◆ Texto fornecido ◆
+===+

Da possibilidade de surgir de absolutamente qualquer assunto, a produção massiva dos memes podem extrapolar limites não só do bom senso, mas também da lei. “Virar meme” significa ter a sua imagem associada a alguma situação inusitada e vê-la sendo compartilhada sem qualquer controle pela rede. Embora para alguns isso traga alguma visibilidade desejada, a exposição pode trazer danos e representar desconforto para outros.

Já passou do tempo em que a internet poderia ser vista como uma terra sem lei. Um exemplo recente exemplifica os limites dessa exposição, mesmo quando ela é autorizada. Após estrelar um comercial de um banco em janeiro deste ano, a bebê Alice virou meme e passou a ter sua imagem replicada na internet em diferentes contextos. Não demorou muito para que a mãe se pronunciasse de forma contrária ao compartilhamento e associação a assuntos políticos ou religiosos.

+===+

Entradas de dados coletadas:
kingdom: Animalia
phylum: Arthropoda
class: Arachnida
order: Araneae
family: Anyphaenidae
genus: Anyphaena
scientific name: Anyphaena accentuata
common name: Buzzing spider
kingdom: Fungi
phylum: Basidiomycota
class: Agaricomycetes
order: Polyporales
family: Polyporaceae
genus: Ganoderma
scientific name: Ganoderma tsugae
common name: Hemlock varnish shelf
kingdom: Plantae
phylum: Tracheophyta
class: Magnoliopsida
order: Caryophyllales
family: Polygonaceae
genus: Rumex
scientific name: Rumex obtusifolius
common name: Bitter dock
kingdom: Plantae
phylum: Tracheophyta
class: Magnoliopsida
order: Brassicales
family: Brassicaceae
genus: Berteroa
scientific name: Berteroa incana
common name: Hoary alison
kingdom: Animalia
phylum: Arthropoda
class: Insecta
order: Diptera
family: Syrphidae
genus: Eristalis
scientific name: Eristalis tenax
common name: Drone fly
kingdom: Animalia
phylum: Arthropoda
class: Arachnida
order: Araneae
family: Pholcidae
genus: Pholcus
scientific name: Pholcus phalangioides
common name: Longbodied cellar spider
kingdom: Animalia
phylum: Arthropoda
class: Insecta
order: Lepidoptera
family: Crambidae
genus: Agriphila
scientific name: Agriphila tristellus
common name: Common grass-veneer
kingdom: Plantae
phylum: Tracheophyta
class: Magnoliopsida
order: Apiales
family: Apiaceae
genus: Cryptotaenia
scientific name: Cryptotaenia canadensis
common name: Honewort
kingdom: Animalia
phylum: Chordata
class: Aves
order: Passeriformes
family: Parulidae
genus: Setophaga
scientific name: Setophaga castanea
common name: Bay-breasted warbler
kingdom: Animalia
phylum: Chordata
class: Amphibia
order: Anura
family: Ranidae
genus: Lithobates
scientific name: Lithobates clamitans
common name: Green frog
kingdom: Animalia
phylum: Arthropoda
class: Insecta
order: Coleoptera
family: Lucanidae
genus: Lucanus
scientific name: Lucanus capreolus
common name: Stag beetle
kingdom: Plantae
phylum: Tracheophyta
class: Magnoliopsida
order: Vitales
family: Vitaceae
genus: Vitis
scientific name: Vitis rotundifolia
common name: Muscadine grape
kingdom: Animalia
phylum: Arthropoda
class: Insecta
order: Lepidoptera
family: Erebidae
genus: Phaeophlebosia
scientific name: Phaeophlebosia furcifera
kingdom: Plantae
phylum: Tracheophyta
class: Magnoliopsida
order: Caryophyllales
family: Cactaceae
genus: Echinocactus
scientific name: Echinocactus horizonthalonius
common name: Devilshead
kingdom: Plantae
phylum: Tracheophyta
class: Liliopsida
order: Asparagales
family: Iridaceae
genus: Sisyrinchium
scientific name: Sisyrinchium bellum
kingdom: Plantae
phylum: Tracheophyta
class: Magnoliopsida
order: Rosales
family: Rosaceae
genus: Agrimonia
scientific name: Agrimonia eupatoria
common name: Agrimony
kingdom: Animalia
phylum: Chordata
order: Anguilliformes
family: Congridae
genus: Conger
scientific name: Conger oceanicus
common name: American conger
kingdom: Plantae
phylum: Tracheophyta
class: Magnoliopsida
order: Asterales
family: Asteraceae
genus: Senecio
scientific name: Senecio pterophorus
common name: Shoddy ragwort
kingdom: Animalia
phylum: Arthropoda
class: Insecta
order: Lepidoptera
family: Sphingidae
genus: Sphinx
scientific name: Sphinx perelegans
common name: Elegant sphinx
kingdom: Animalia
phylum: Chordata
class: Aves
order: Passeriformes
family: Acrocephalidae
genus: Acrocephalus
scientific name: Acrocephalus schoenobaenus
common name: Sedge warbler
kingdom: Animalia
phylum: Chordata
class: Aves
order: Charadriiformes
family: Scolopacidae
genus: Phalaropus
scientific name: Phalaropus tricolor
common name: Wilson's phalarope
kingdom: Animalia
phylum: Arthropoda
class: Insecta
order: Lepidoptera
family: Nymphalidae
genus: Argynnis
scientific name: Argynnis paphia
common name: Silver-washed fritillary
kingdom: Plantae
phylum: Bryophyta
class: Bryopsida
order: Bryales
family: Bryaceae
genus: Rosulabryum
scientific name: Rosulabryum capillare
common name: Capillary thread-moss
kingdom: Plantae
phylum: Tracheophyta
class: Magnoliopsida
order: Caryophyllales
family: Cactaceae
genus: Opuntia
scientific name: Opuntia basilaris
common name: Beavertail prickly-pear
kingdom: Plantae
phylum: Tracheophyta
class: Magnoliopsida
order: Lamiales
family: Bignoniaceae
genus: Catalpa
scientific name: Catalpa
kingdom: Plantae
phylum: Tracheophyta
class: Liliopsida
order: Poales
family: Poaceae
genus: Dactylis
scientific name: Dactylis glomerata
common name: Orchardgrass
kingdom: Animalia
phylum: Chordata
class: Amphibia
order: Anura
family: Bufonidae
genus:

+===+

◆ Tarefa 1 ◆
De acordo com o texto sobre memes, o que aconteceu com a bebê Alice depois de estrelar um comercial de um banco?
◆ Tarefa 2 ◆
Indique se cada afirmação concorda com o texto sobre memes, respondendo sim ou não e citando as palavras do texto que decidem a questão: (a) Para algumas pessoas, virar meme pode trazer uma visibilidade desejada. (b) A mãe da bebê Alice aprovou a associação da imagem da filha a assuntos políticos ou religiosos. (c) A internet ainda pode ser vista como uma terra sem lei.
◆ Tarefa 3 ◆
Escreva a continuação do texto sobre memes, começando logo após a última frase apresentada.
Os registros são um material à parte, independente do texto sobre memes.

◆ Resposta 1 ◆
Ela virou meme e passou a ter sua imagem replicada na internet em diferentes contextos.

◆ Resposta 2 ◆
(a) Sim: "Embora para alguns isso traga alguma visibilidade desejada"
(b) Não: "a mãe se pronunciasse de forma contrária ao compartilhamento e associação a assuntos políticos ou religiosos"
(c) Não: "Já passou do tempo em que a internet poderia ser vista como uma terra sem lei."

◆ Resposta 3 ◆
“O fato de uma imagem estar na internet não significa dizer que o conteúdo dela é público”, relembra o professor de direito da Faculdade Nova Roma Bruno Xavier, que comenta sobre as consequências jurídicas sobre o direito de imagem. “Aquele que utiliza uma imagem que está na internet sem autorização do autor dela, pode acabar respondendo civilmente, tendo que pagar uma indenização a título de danos morais”, completa.

O direito de imagem na legislação brasileira

As implicações explicadas pelo professor estão amparadas em diferentes legislações brasileiras. A princípio, o direito de imagem é regido pela Constituição Federal e é definido como uma garantia fundamental prevista no artigo 5º, inciso X que diz “são invioláveis a intimidade, a vida privada, a honra e a imagem das pessoas, assegurado o direito a indenização pelo dano material ou moral decorrente de sua violação”.

“Na esfera penal, a punição pode chegar à reclusão daquele que indevidamente divulga a imagem de terceiros. É um tempo de 6 meses a dois anos, além da aplicação de multa”, completa.

A imagem pessoal também é resguardada pelo Código Civil, que a define como um direito da personalidade. Isso significa que a imagem faz parte da identidade do indivíduo e, por isso, é permitido a realização da individualidade e a defesa daquilo que é seu, o que pode se estender também para outras características.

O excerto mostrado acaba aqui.